The retina contains a layer of photoreceptor cells, rods and cones. These are light- sensitive cells that detect qualities such as color and light intensity. Cones perform in bright light and give detailed colored images. In contrast, rods are exceedingly sensitive and perform in light that is too dim for the cones, but are unable to distinguish color, or create a well-defined image. There are approximately 125 million of these cells intermingled over the retina. In the center of the retina (the macula) is the fovea centralis, the part of the macula that provides the eye’s sharpest vision and the most color reception.

The Fovea Centralis

The Fovea Centralis is made up exclusively of cones and they are smaller and more densely packed than anywhere else on the retina. The information from these cells is processed and sent on to the brain through the optic nerve. The brain then takes this information and uses it to create sharp visual images. Unfortunately, if a patient has macular degeneration that is so advanced the fovea centralis is involved, their vision will be extremely limited or, in some cases, completely lost.

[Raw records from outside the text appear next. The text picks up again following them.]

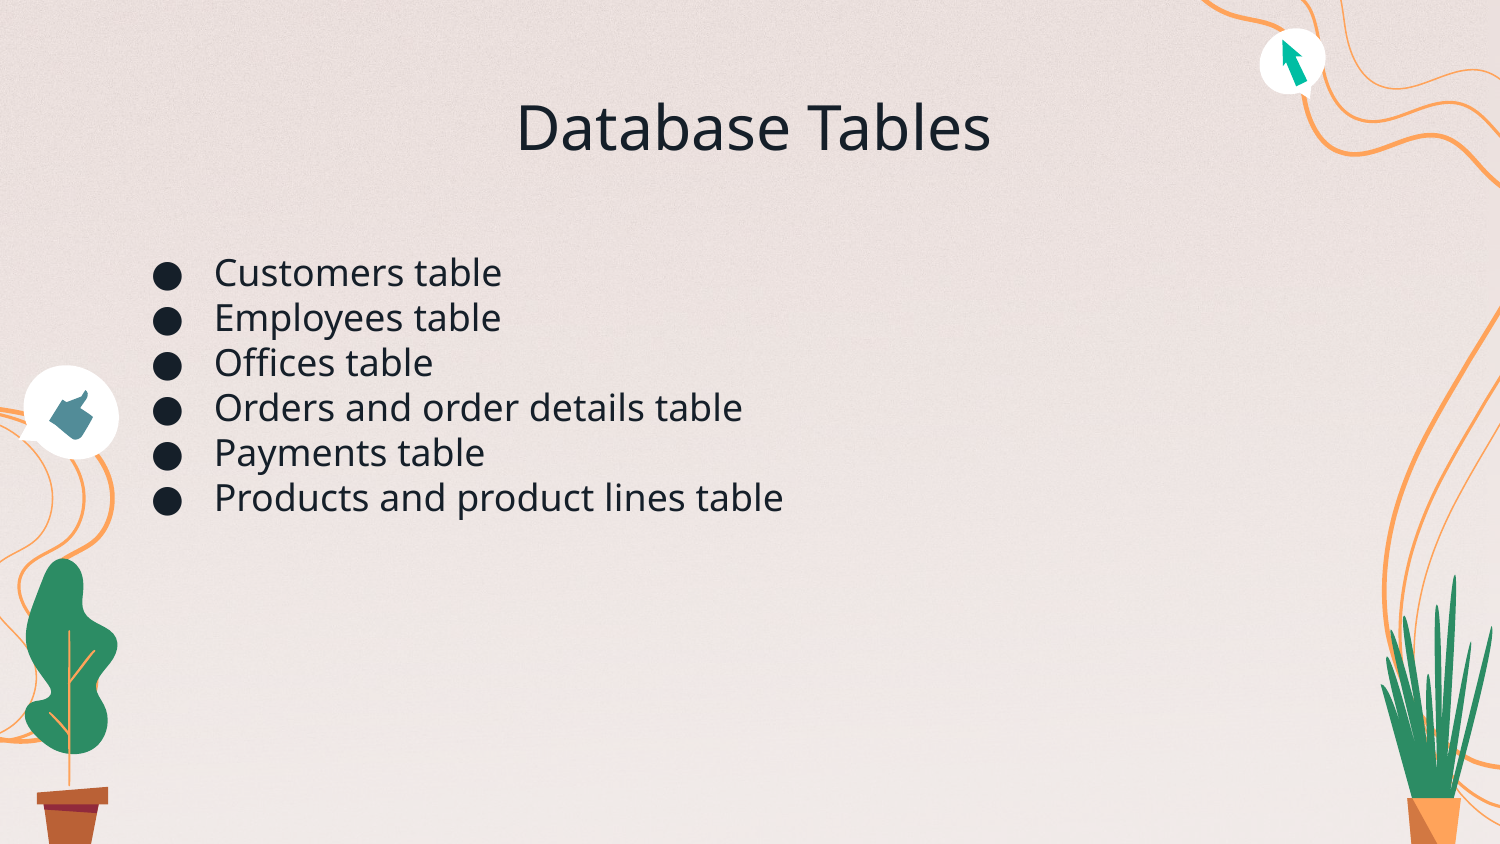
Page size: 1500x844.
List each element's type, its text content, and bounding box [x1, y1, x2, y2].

title Database Tables [118, 72, 1390, 167]
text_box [22, 558, 120, 844]
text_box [1380, 574, 1500, 844]
list Customers table Employees table Offices table Orders and order details table Payments table Products and product lines table [123, 179, 1318, 765]
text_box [1245, 14, 1340, 109]
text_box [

The retina (and macula) is absolutely vital to your vision. Damage to it can cause permanent vision loss or complete blindness. Please contact Dr. Dudee and the staff at Medical Vision Institute in Lexington, KY if you believe you have suffered damage to your retina.

Age-Related Macular Degeneration Symptoms

  • Blurry or fuzzy vision
  • Difficulty recognizing familiar faces
  • Straight lines appear wavy
  • Dark spot in the center of vision
  • Loss of central vision

The Amsler Grid

The Amsler Grid is a tool that we use to detect vision changes resulting from damage to the macula.

  1. Test your eyes under normal lighting.
  2. Wear your normal eyeglasses.
  3. Position yourself about 14 inches from the Amsler Grid.
  4. Test each eye separately: Cup one hand over your eye while testing the other eye.
  5. Keep your eye focused on the center dot.
  6. Do any of the lines in the grid appear wavy, blurred, or distorted?
  7. Do you see all of the boxes?
  8. Are there any holes or dark areas in the grid?


If you do notice any distortion in the grid, it is important that you contact Dr. Dudee as soon as possible.

Commonly asked Questions about Retina and Macular Degeneration

There are two types of Macular Degeneration. Dry Macular Degeneration occurs when the cells of the macula slowly begin to break down. Eventually, there is a deterioration of the macular regions associated with the drusen deposits resulting in a loss of straight ahead vision. Wet Macular Degeneration occurs when abnormal blood vessels grow behind the macula and then bleed.

Age-related Macular Degeneration is an eye disease that can cause central vision loss in older people, typically affecting those 55 years or older.